If the missing-person element provides the current that sweeps Riverman forward, the book amounts to much more: a portrait of forgotten American byways and the eccentric characters who populate them, a cursory history of river travel in America and, not least, an effort to solve the riddle of Conant himself — not only his whereabouts but also his elusive and irresistible nature. As a chronicle of perseverance and inchoate questing, this quietly profound book belongs on the shelf next to Jon Krakauer’s Into the Wild ... A second book runs beneath the surface of Riverman like an undercurrent, and hints at the reasons McGrath is so drawn to Conant’s story. In an age when everything is relentlessly online and the real world is increasingly mediated through screens, Conant and his canoe represent something slower and quieter, closer to nature ... McGrath sets all of this down in prose that is poised and elegant, almost circumspect. When his personality does poke irrepressibly through, the effect is unexpected and delightful ... Mostly, though, and to his credit, McGrath has the good sense to stay in the shadows, to ensure that the main personality on the page belongs to Conant. And what a personality it is. In his quoted journal passages, Conant has a strong and distinctive voice ... In one sense McGrath never solves the mystery that opens his book: He doesn’t recover the body. But he does something at least as impressive from a journalistic perspective: He recovers the person, and he restores him to life on the page.

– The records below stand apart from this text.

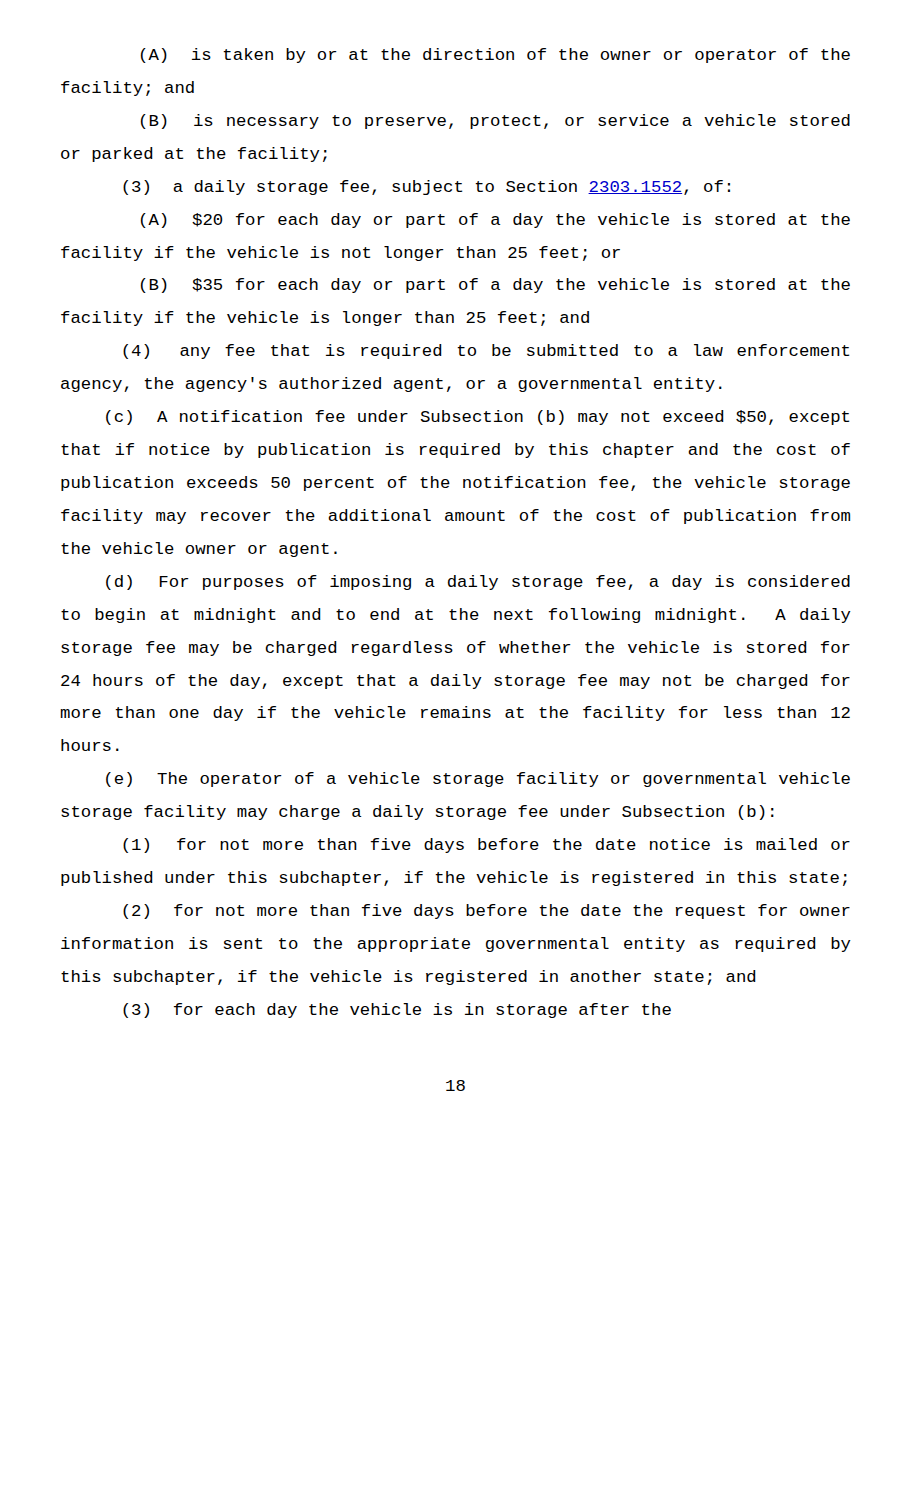(A) is taken by or at the direction of the owner or operator of the facility; and
(B) is necessary to preserve, protect, or service a vehicle stored or parked at the facility;
(3) a daily storage fee, subject to Section 2303.1552, of:
(A) $20 for each day or part of a day the vehicle is stored at the facility if the vehicle is not longer than 25 feet; or
(B) $35 for each day or part of a day the vehicle is stored at the facility if the vehicle is longer than 25 feet; and
(4) any fee that is required to be submitted to a law enforcement agency, the agency's authorized agent, or a governmental entity.
(c) A notification fee under Subsection (b) may not exceed $50, except that if notice by publication is required by this chapter and the cost of publication exceeds 50 percent of the notification fee, the vehicle storage facility may recover the additional amount of the cost of publication from the vehicle owner or agent.
(d) For purposes of imposing a daily storage fee, a day is considered to begin at midnight and to end at the next following midnight. A daily storage fee may be charged regardless of whether the vehicle is stored for 24 hours of the day, except that a daily storage fee may not be charged for more than one day if the vehicle remains at the facility for less than 12 hours.
(e) The operator of a vehicle storage facility or governmental vehicle storage facility may charge a daily storage fee under Subsection (b):
(1) for not more than five days before the date notice is mailed or published under this subchapter, if the vehicle is registered in this state;
(2) for not more than five days before the date the request for owner information is sent to the appropriate governmental entity as required by this subchapter, if the vehicle is registered in another state; and
(3) for each day the vehicle is in storage after the
18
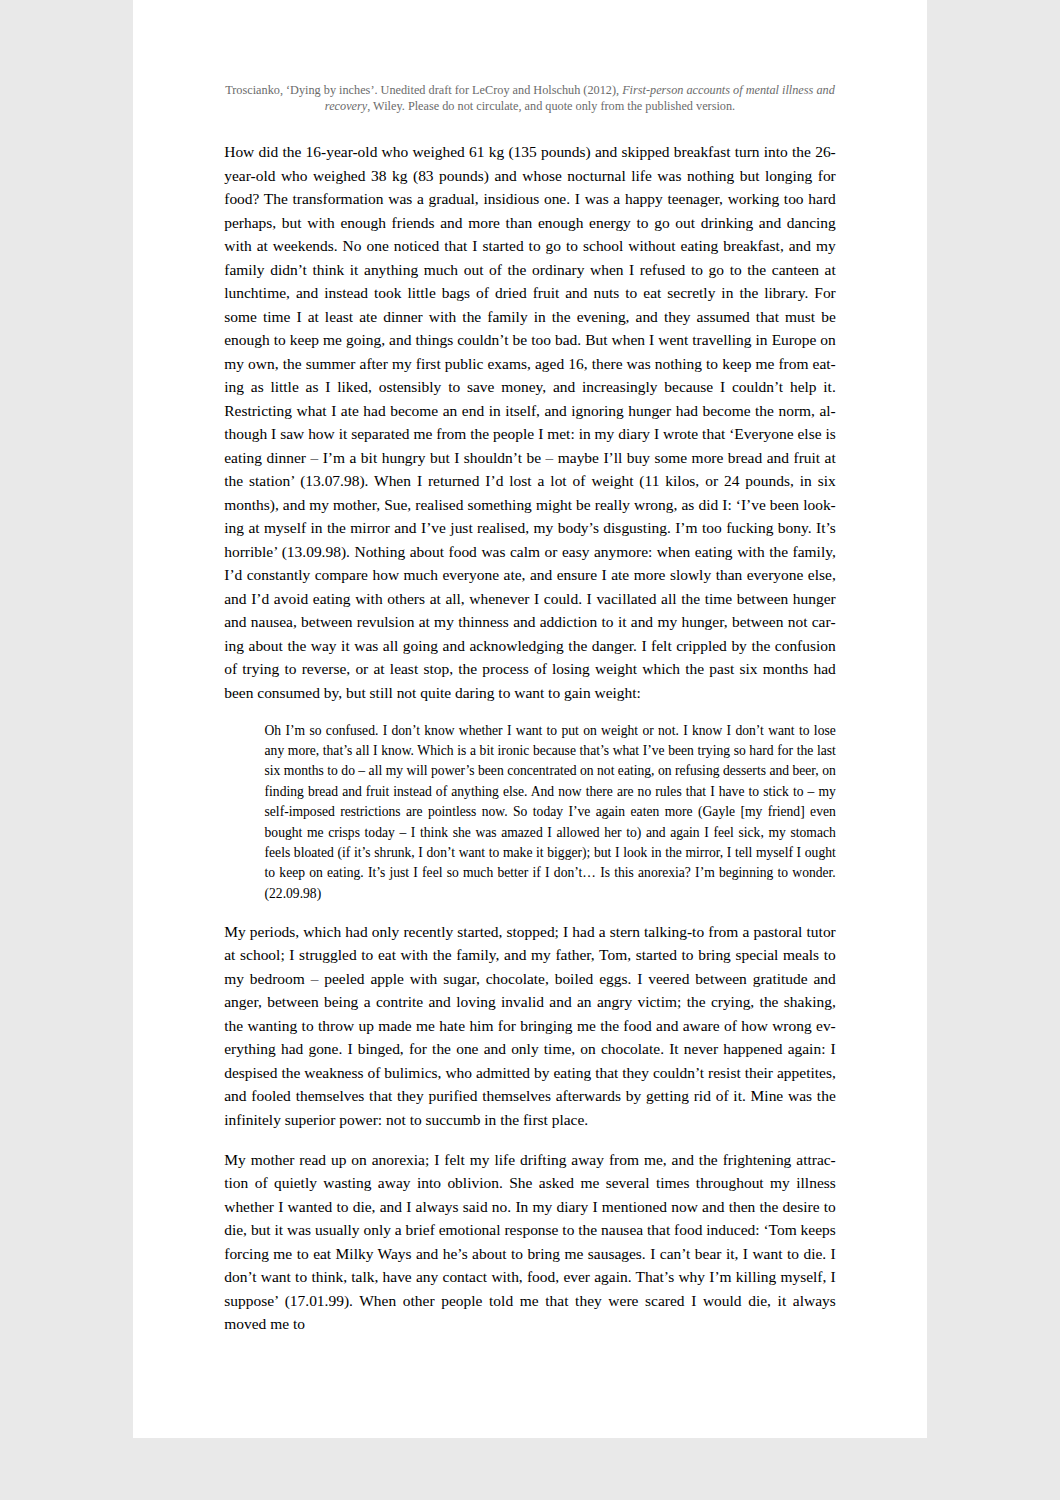Troscianko, ‘Dying by inches’. Unedited draft for LeCroy and Holschuh (2012), First-person accounts of mental illness and recovery, Wiley. Please do not circulate, and quote only from the published version.
How did the 16-year-old who weighed 61 kg (135 pounds) and skipped breakfast turn into the 26-year-old who weighed 38 kg (83 pounds) and whose nocturnal life was nothing but longing for food? The transformation was a gradual, insidious one. I was a happy teenager, working too hard perhaps, but with enough friends and more than enough energy to go out drinking and dancing with at weekends. No one noticed that I started to go to school without eating breakfast, and my family didn’t think it anything much out of the ordinary when I refused to go to the canteen at lunchtime, and instead took little bags of dried fruit and nuts to eat secretly in the library. For some time I at least ate dinner with the family in the evening, and they assumed that must be enough to keep me going, and things couldn’t be too bad. But when I went travelling in Europe on my own, the summer after my first public exams, aged 16, there was nothing to keep me from eating as little as I liked, ostensibly to save money, and increasingly because I couldn’t help it. Restricting what I ate had become an end in itself, and ignoring hunger had become the norm, although I saw how it separated me from the people I met: in my diary I wrote that ‘Everyone else is eating dinner – I’m a bit hungry but I shouldn’t be – maybe I’ll buy some more bread and fruit at the station’ (13.07.98). When I returned I’d lost a lot of weight (11 kilos, or 24 pounds, in six months), and my mother, Sue, realised something might be really wrong, as did I: ‘I’ve been looking at myself in the mirror and I’ve just realised, my body’s disgusting. I’m too fucking bony. It’s horrible’ (13.09.98). Nothing about food was calm or easy anymore: when eating with the family, I’d constantly compare how much everyone ate, and ensure I ate more slowly than everyone else, and I’d avoid eating with others at all, whenever I could. I vacillated all the time between hunger and nausea, between revulsion at my thinness and addiction to it and my hunger, between not caring about the way it was all going and acknowledging the danger. I felt crippled by the confusion of trying to reverse, or at least stop, the process of losing weight which the past six months had been consumed by, but still not quite daring to want to gain weight:
Oh I’m so confused. I don’t know whether I want to put on weight or not. I know I don’t want to lose any more, that’s all I know. Which is a bit ironic because that’s what I’ve been trying so hard for the last six months to do – all my will power’s been concentrated on not eating, on refusing desserts and beer, on finding bread and fruit instead of anything else. And now there are no rules that I have to stick to – my self-imposed restrictions are pointless now. So today I’ve again eaten more (Gayle [my friend] even bought me crisps today – I think she was amazed I allowed her to) and again I feel sick, my stomach feels bloated (if it’s shrunk, I don’t want to make it bigger); but I look in the mirror, I tell myself I ought to keep on eating. It’s just I feel so much better if I don’t… Is this anorexia? I’m beginning to wonder. (22.09.98)
My periods, which had only recently started, stopped; I had a stern talking-to from a pastoral tutor at school; I struggled to eat with the family, and my father, Tom, started to bring special meals to my bedroom – peeled apple with sugar, chocolate, boiled eggs. I veered between gratitude and anger, between being a contrite and loving invalid and an angry victim; the crying, the shaking, the wanting to throw up made me hate him for bringing me the food and aware of how wrong everything had gone. I binged, for the one and only time, on chocolate. It never happened again: I despised the weakness of bulimics, who admitted by eating that they couldn’t resist their appetites, and fooled themselves that they purified themselves afterwards by getting rid of it. Mine was the infinitely superior power: not to succumb in the first place.
My mother read up on anorexia; I felt my life drifting away from me, and the frightening attraction of quietly wasting away into oblivion. She asked me several times throughout my illness whether I wanted to die, and I always said no. In my diary I mentioned now and then the desire to die, but it was usually only a brief emotional response to the nausea that food induced: ‘Tom keeps forcing me to eat Milky Ways and he’s about to bring me sausages. I can’t bear it, I want to die. I don’t want to think, talk, have any contact with, food, ever again. That’s why I’m killing myself, I suppose’ (17.01.99). When other people told me that they were scared I would die, it always moved me to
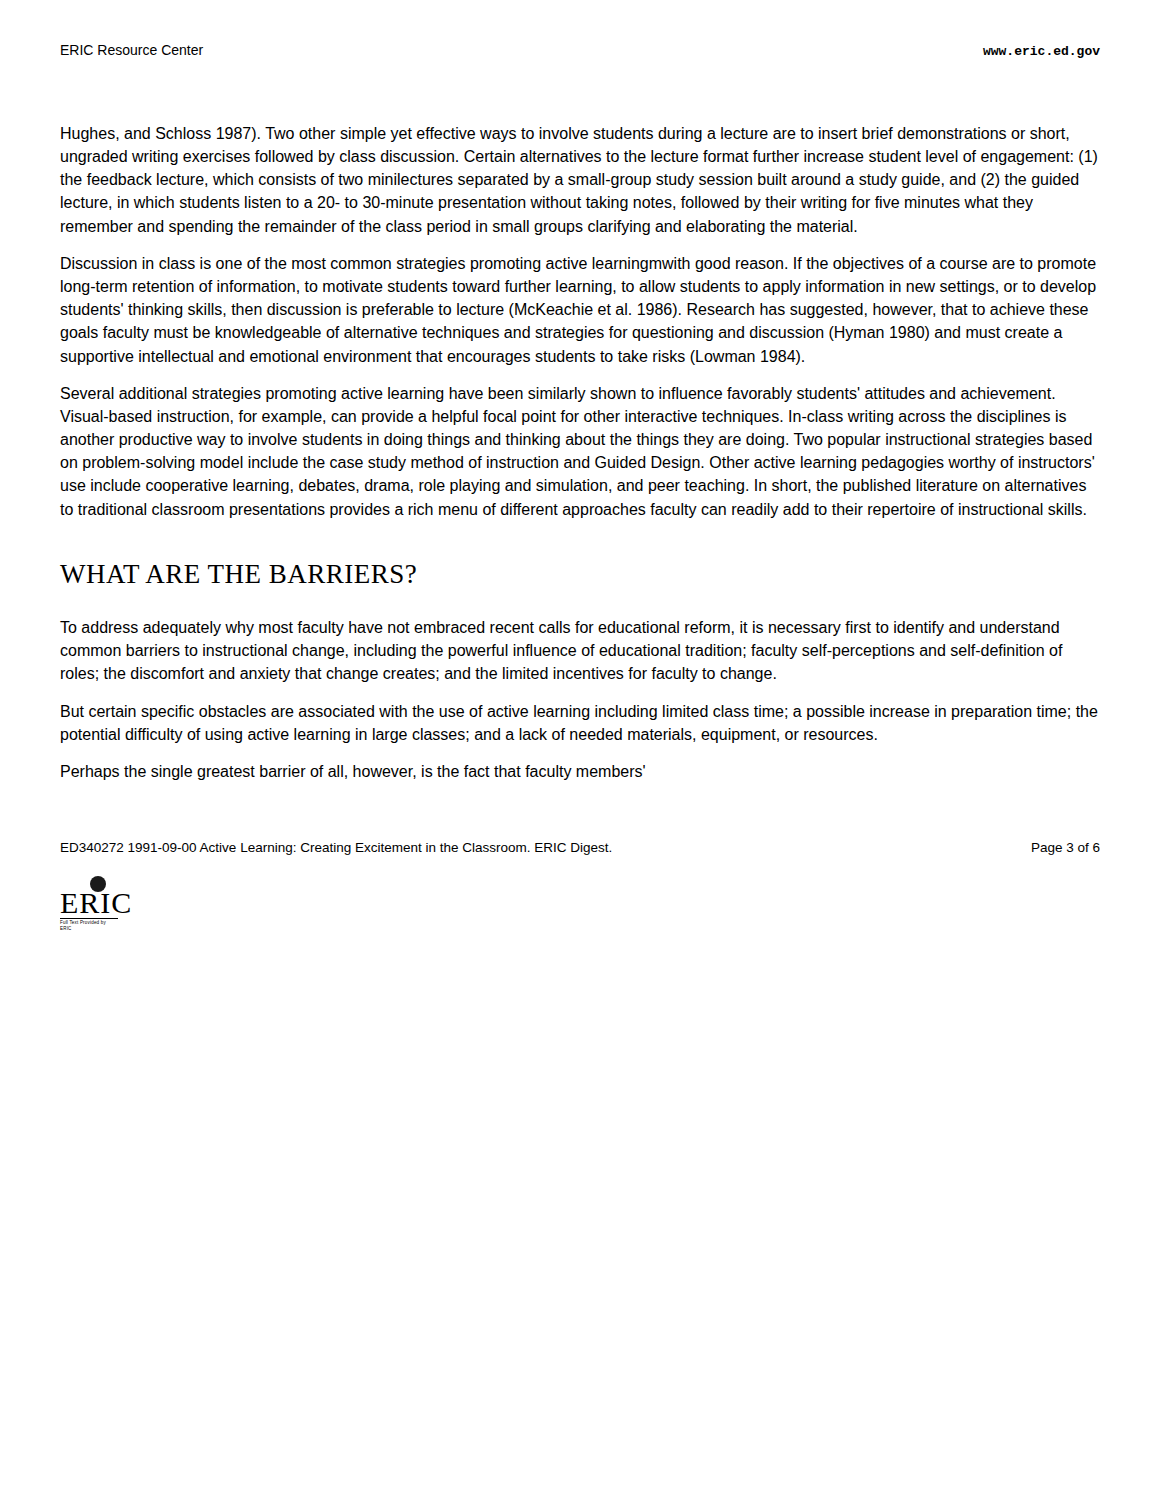ERIC Resource Center
www.eric.ed.gov
Hughes, and Schloss 1987). Two other simple yet effective ways to involve students during a lecture are to insert brief demonstrations or short, ungraded writing exercises followed by class discussion. Certain alternatives to the lecture format further increase student level of engagement: (1) the feedback lecture, which consists of two minilectures separated by a small-group study session built around a study guide, and (2) the guided lecture, in which students listen to a 20- to 30-minute presentation without taking notes, followed by their writing for five minutes what they remember and spending the remainder of the class period in small groups clarifying and elaborating the material.
Discussion in class is one of the most common strategies promoting active learningmwith good reason. If the objectives of a course are to promote long-term retention of information, to motivate students toward further learning, to allow students to apply information in new settings, or to develop students' thinking skills, then discussion is preferable to lecture (McKeachie et al. 1986). Research has suggested, however, that to achieve these goals faculty must be knowledgeable of alternative techniques and strategies for questioning and discussion (Hyman 1980) and must create a supportive intellectual and emotional environment that encourages students to take risks (Lowman 1984).
Several additional strategies promoting active learning have been similarly shown to influence favorably students' attitudes and achievement. Visual-based instruction, for example, can provide a helpful focal point for other interactive techniques. In-class writing across the disciplines is another productive way to involve students in doing things and thinking about the things they are doing. Two popular instructional strategies based on problem-solving model include the case study method of instruction and Guided Design. Other active learning pedagogies worthy of instructors' use include cooperative learning, debates, drama, role playing and simulation, and peer teaching. In short, the published literature on alternatives to traditional classroom presentations provides a rich menu of different approaches faculty can readily add to their repertoire of instructional skills.
WHAT ARE THE BARRIERS?
To address adequately why most faculty have not embraced recent calls for educational reform, it is necessary first to identify and understand common barriers to instructional change, including the powerful influence of educational tradition; faculty self-perceptions and self-definition of roles; the discomfort and anxiety that change creates; and the limited incentives for faculty to change.
But certain specific obstacles are associated with the use of active learning including limited class time; a possible increase in preparation time; the potential difficulty of using active learning in large classes; and a lack of needed materials, equipment, or resources.
Perhaps the single greatest barrier of all, however, is the fact that faculty members'
ED340272 1991-09-00 Active Learning: Creating Excitement in the Classroom. ERIC Digest.
Page 3 of 6
ERIC
Full Text Provided by ERIC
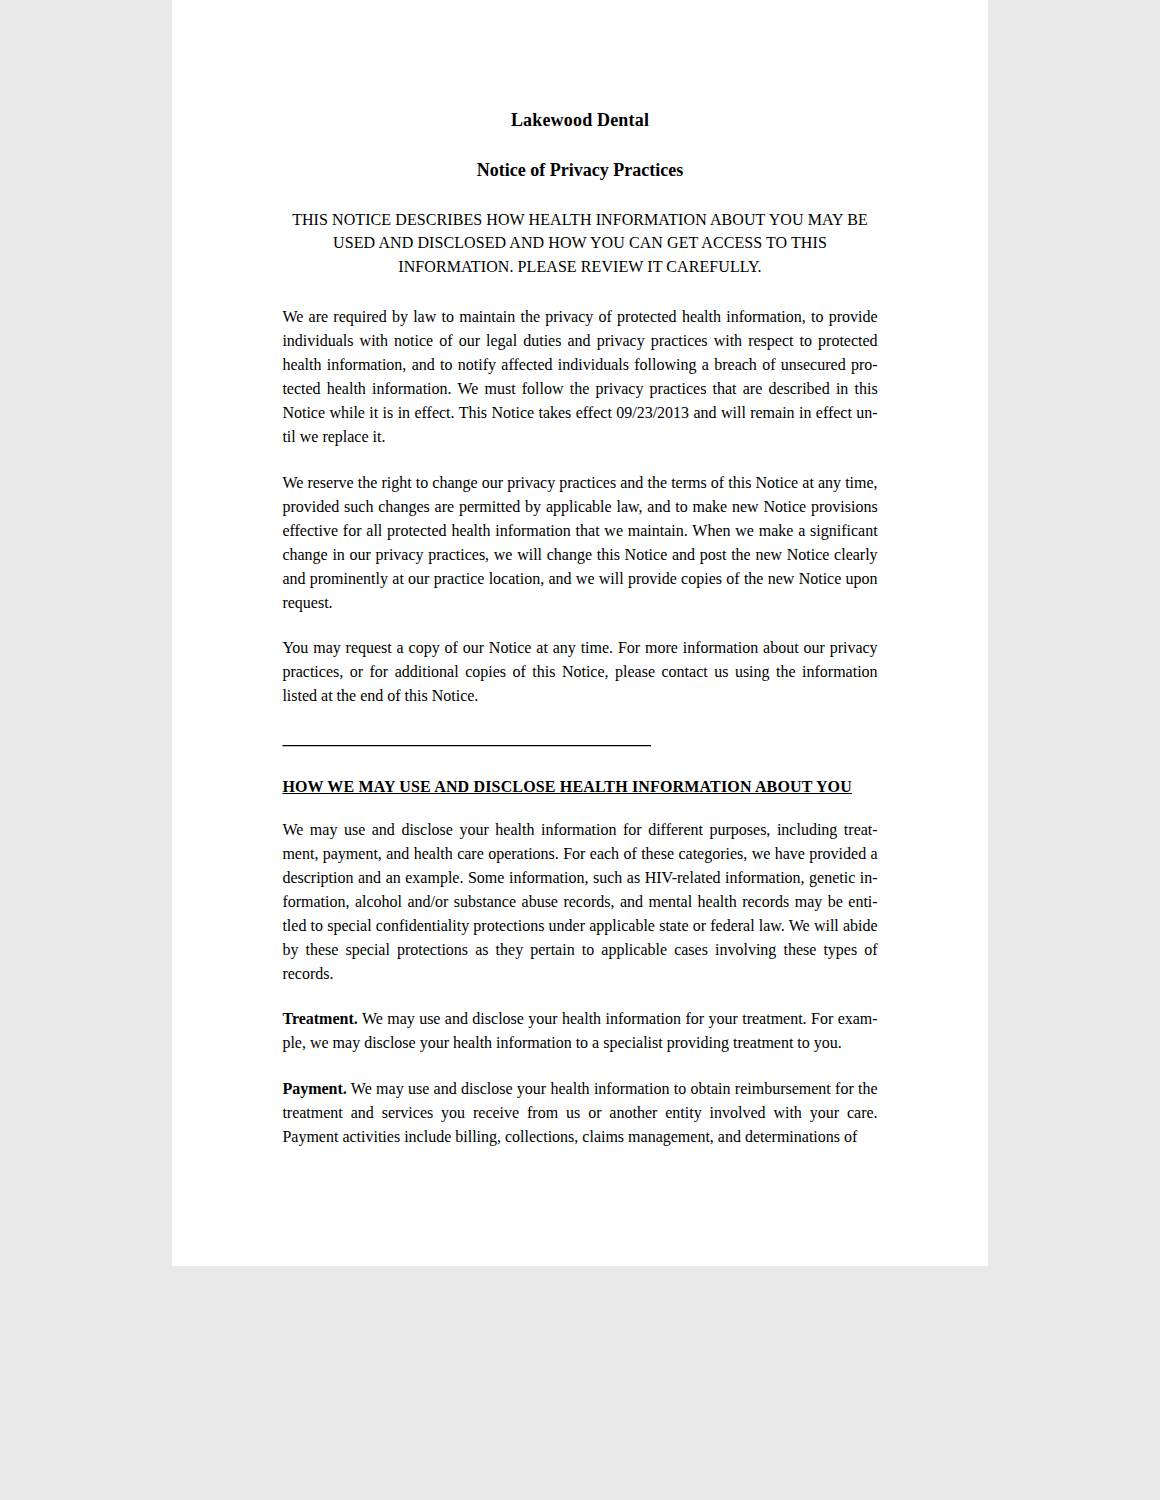Lakewood Dental
Notice of Privacy Practices
THIS NOTICE DESCRIBES HOW HEALTH INFORMATION ABOUT YOU MAY BE USED AND DISCLOSED AND HOW YOU CAN GET ACCESS TO THIS INFORMATION. PLEASE REVIEW IT CAREFULLY.
We are required by law to maintain the privacy of protected health information, to provide individuals with notice of our legal duties and privacy practices with respect to protected health information, and to notify affected individuals following a breach of unsecured protected health information. We must follow the privacy practices that are described in this Notice while it is in effect. This Notice takes effect 09/23/2013 and will remain in effect until we replace it.
We reserve the right to change our privacy practices and the terms of this Notice at any time, provided such changes are permitted by applicable law, and to make new Notice provisions effective for all protected health information that we maintain. When we make a significant change in our privacy practices, we will change this Notice and post the new Notice clearly and prominently at our practice location, and we will provide copies of the new Notice upon request.
You may request a copy of our Notice at any time. For more information about our privacy practices, or for additional copies of this Notice, please contact us using the information listed at the end of this Notice.
_______________________________________________________________
How We May Use and Disclose Health Information About You
We may use and disclose your health information for different purposes, including treatment, payment, and health care operations. For each of these categories, we have provided a description and an example. Some information, such as HIV-related information, genetic information, alcohol and/or substance abuse records, and mental health records may be entitled to special confidentiality protections under applicable state or federal law. We will abide by these special protections as they pertain to applicable cases involving these types of records.
Treatment. We may use and disclose your health information for your treatment. For example, we may disclose your health information to a specialist providing treatment to you.
Payment. We may use and disclose your health information to obtain reimbursement for the treatment and services you receive from us or another entity involved with your care. Payment activities include billing, collections, claims management, and determinations of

Mr. McGrath knew a good story when he saw it. He had stumbled upon an archetypal American outsider, a brilliant, sociable, sensitive misfit whose journeys harked back to America’s early romance with rivers ... Mr. McGrath captures his subject with warmth and humor ... Although Mr. McGrath is unable to find answers to all his questions, his book is a tenacious, entertaining feat of narrative nonfiction that owes much to John McPhee’s splendid chronicles of peripatetic Americans ... A worthy addition to the literature of American restlessness.
Fascinating ... The glimpses of McGrath's life makes the book into a diptych depicting American manhood ... Riverman is rich with detail about small-town America, those little communities that have made their livings off the commerce generated by waterways. Embedded in the narrative, however, are multiple anecdotes about the ways that class intersects with the picture ... But unspoken in McGrath's story are issues of race and gender. I'm a woman who has spent much of her life participating in outdoor recreation; it is hard to imagine how less free a woman or a person of color would be to show up in town after town as a lone traveler ... For men like Conant, the domestic life, the settled life, was impossible. And despite his own success, one senses that McGrath, too, wishes to feel the freedom he sees in Conant's itinerant journey. What emerges is a story that wends its way through the fluid state of American masculinity in our tumultuous times.